1. In fact, the source of data can be multiple aspects and dimensions. For example, the data generated by the enterprise's own management activities, the industry data published by the government or institutions, the data purchased by data management consulting companies or data trading platforms, or the data crawled on the network through crawler tools.
2. Every post and personnel of an enterprise are engaged in business management activities related to the enterprise, and they all possess resources related to the enterprise, and have information and records of these resources. These resources and resource transformation activities are the birthplace of enterprise big data. As long as employees in each position can participate in the process of data collection and data recording, or cooperate with relevant equipment to complete data collection, it is very easy for enterprises to accumulate their own big data.

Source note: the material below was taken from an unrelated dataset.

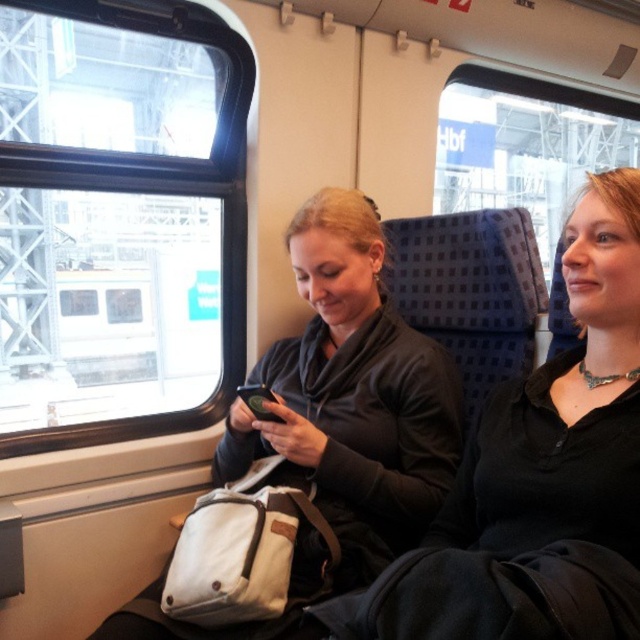
Based on the photo, you are a photographer standing 30 inches away from the camera. You want to take a photo of the black matte jacket at center without moving the camera. Is the jacket within your reach to adjust its position?

The black matte jacket at center is 28.03 inches away from the camera, so it is within your 30 inches reach. You can adjust its position without moving the camera.

You are a passenger on the train and want to see the view outside. You have the transparent glass window at upper left and the matte black jacket at center in your sight. Which object is higher in your field of view?

The transparent glass window at upper left is above matte black jacket at center, so it is higher in your field of view.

3. Industry data published by the National Bureau of Statistics, China National Statistical Institute, China Input-Output Society and other governments or institutions are actually better to obtain. In these websites, you can easily find some data, such as the basic situation of agriculture, the ex-factory price index of industrial producers, the total energy production and composition, foreign trade and utilization of foreign capital, and so on. It can also be divided into monthly, quarterly and annual reports. If we insist on obtaining analysis, it will play a great guiding role in the development trend of the industry.
4. If you don't have the required data in the market or don't want to buy it, you can choose to recruit/be a reptile engineer and crawl the data yourself. It can be said that as long as you see the data online, you can climb down. In the system framework of web crawler, the main process consists of three parts: controller, parser and resource base. The main job of the controller is to assign tasks to each crawler thread in multithreading. The basic work of crawler is completed by parser, and the resource library is used to store downloaded web pages.
The source of enterprise big data is reasonable, and big data engineers can analyze big data more accurately. Therefore, big data engineers should constantly improve their own capabilities in order to better analyze data.